Oral care is not only about brushing with a minty toothpaste and gargling with a refreshing mouthwash, but this category has far expanded to include breath sprays, breath strips, whitening strips etc. Going back to basics, to maintain basic oral health, the minimum one needs to do is brush the teeth at least twice a day, regular brushing of teeth helps in prevention of caries, enamel erosion and bad breath, reducing gingivitis or tartar build-up.
Brushing of teeth is an activity that needs to be made appealing and the consumer should look forward to starting their day with a fresh, cool breath and should look forward to going to bed with a similar fresh cool breath. This ‘not so appealing’ activity is made into a ‘looking forward to’ activity by its flavours. Flavour pallet varies across the age category from kids to youths to elderly. While kids prefer sweeter and confectionery notes in their toothpaste, the youth prefer minty, strong cool, sometimes bitter, salty profiles, whereas elderly prefer cool but mild profiles that give them a feeling of refreshment and tingle their taste buds to make it feel alive.
Some young and health-conscious consumers want the cool, minty effect every time and would also want the benefits of age-old traditional and Ayurvedic and herbal ingredients. However, most of the Ayurvedic formulations are extracts or ingredients that are earthy, bitter and not so palate friendly. Still, they give a sense of assurance of being beneficial to health, as there is always a belief that ‘ Bitter is Better’ for health.
Flavour development for this category has various challenges other than just the right taste profile of the flavour, one needs to consider what the base is as flavour systems for silica, calcium carbonate and gel applications differ considerably.
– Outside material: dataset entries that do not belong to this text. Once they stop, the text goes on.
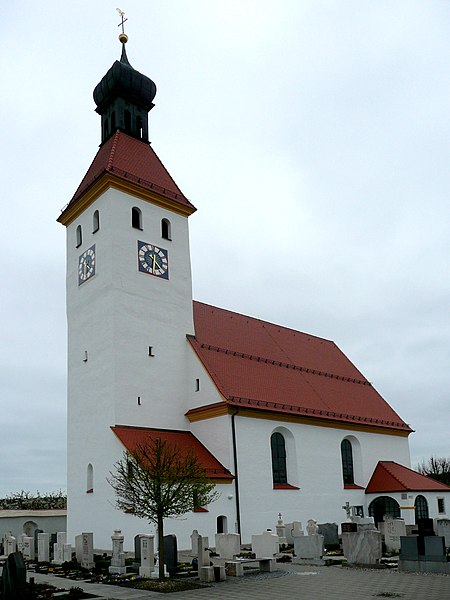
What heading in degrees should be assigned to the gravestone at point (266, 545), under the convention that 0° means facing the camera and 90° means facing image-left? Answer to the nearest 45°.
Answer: approximately 0°

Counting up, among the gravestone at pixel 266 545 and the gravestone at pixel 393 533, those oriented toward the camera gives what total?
2

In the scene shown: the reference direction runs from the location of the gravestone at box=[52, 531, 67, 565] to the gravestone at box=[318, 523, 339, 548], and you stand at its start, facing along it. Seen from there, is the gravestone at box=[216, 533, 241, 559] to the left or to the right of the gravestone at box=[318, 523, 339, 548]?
right

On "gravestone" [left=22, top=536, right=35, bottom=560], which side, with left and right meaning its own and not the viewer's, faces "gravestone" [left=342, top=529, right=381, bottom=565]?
left

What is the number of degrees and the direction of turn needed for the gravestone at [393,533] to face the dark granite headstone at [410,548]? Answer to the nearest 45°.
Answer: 0° — it already faces it

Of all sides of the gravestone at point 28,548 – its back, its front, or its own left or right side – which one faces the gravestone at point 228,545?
left
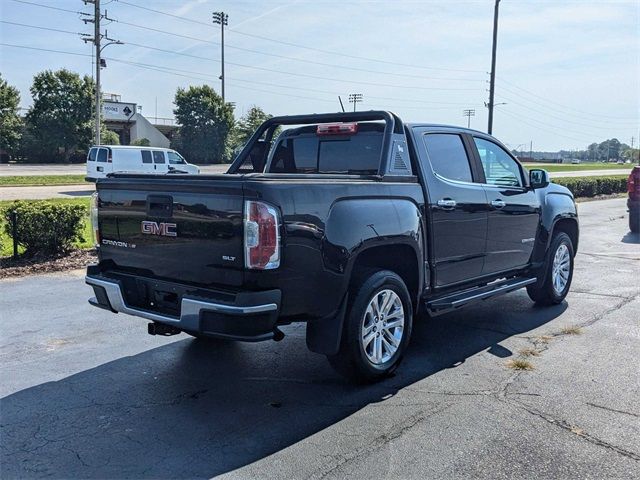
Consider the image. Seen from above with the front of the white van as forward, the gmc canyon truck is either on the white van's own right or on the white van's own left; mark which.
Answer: on the white van's own right

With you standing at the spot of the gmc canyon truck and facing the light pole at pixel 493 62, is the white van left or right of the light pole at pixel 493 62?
left

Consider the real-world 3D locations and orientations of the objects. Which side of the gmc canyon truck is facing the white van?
left

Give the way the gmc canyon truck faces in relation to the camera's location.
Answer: facing away from the viewer and to the right of the viewer

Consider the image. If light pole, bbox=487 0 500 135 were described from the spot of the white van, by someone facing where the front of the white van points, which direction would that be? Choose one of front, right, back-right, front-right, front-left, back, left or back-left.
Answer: front-right

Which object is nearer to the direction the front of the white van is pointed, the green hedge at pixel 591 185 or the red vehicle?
the green hedge

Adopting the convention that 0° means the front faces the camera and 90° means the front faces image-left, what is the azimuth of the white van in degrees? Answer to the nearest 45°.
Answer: approximately 225°

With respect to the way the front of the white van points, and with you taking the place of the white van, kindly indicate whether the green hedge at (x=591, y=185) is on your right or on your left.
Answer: on your right

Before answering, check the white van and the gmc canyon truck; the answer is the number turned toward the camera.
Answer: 0

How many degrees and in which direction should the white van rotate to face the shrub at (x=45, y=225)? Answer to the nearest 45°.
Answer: approximately 135° to its right

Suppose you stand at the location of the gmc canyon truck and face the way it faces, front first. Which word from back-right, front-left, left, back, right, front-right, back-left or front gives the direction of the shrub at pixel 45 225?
left

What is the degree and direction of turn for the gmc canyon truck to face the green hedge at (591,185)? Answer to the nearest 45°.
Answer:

There needs to be a balance between the masking effect and release of flavours, the right amount of masking is to be provided to different bases, thus the dosage of the flavour and the flavour itself needs to be formulated based on the base of toothpaste.
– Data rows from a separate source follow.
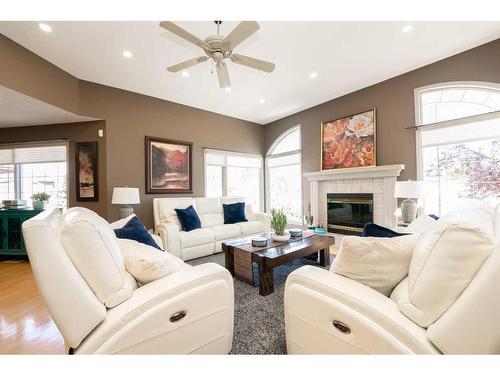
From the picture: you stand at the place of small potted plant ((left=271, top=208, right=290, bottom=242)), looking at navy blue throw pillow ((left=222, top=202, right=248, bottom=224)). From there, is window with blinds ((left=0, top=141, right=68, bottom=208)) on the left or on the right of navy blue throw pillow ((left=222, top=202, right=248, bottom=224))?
left

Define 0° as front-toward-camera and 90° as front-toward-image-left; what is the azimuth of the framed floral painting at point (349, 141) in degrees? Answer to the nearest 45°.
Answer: approximately 45°

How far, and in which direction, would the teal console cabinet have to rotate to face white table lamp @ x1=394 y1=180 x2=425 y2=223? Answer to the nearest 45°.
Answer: approximately 45° to its left

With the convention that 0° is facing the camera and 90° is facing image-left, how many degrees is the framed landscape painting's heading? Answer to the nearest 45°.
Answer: approximately 315°

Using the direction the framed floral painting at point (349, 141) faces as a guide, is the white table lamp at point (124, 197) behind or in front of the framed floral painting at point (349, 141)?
in front

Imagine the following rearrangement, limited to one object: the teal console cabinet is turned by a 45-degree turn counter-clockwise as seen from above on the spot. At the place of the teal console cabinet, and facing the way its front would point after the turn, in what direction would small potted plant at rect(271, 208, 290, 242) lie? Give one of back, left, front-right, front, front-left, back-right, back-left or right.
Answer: front

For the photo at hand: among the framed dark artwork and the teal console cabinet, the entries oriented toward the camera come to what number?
2

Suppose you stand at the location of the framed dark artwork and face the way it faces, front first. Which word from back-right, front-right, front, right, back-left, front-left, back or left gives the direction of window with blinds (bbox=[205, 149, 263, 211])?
left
Composition of ingredients in toothpaste has a lot of taste challenges as they not only impart their inherent aromatic and organoleptic profile but also their functional groups can interact with the flavour ingredients that need to be considered while designing any flavour. Along with overcoming these challenges, one also has to adhere to the regulatory requirements.
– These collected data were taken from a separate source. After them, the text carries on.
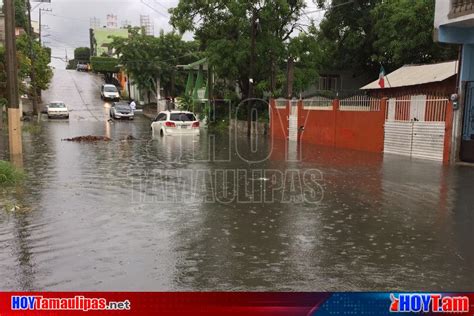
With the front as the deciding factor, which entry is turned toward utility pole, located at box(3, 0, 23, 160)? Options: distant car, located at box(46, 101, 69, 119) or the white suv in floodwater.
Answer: the distant car

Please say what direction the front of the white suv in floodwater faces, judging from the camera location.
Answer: facing away from the viewer and to the left of the viewer

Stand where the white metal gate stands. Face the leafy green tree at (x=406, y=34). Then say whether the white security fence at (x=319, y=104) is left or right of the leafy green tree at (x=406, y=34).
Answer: left

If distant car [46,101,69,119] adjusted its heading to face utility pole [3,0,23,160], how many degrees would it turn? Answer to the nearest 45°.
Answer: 0° — it already faces it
Let’s see what are the regulatory challenges that can be faced when it comes to oral care. We all know that this is a cosmetic category that has the possibility of being ingested too, thus there is an additional requirement to be met which is to be compliant to food regulations too. Thus if one closely looks at what would fit in these shoes, we would know that it is flavours that would be more appropriate. Thus, flavours that are meeting the requirements of IFRA would be best suited as they are already compliant to food grade.
Flavours for oral care is a challenge, but it is all the more fun too… so enjoy your minty, sweet and flavourful brushing.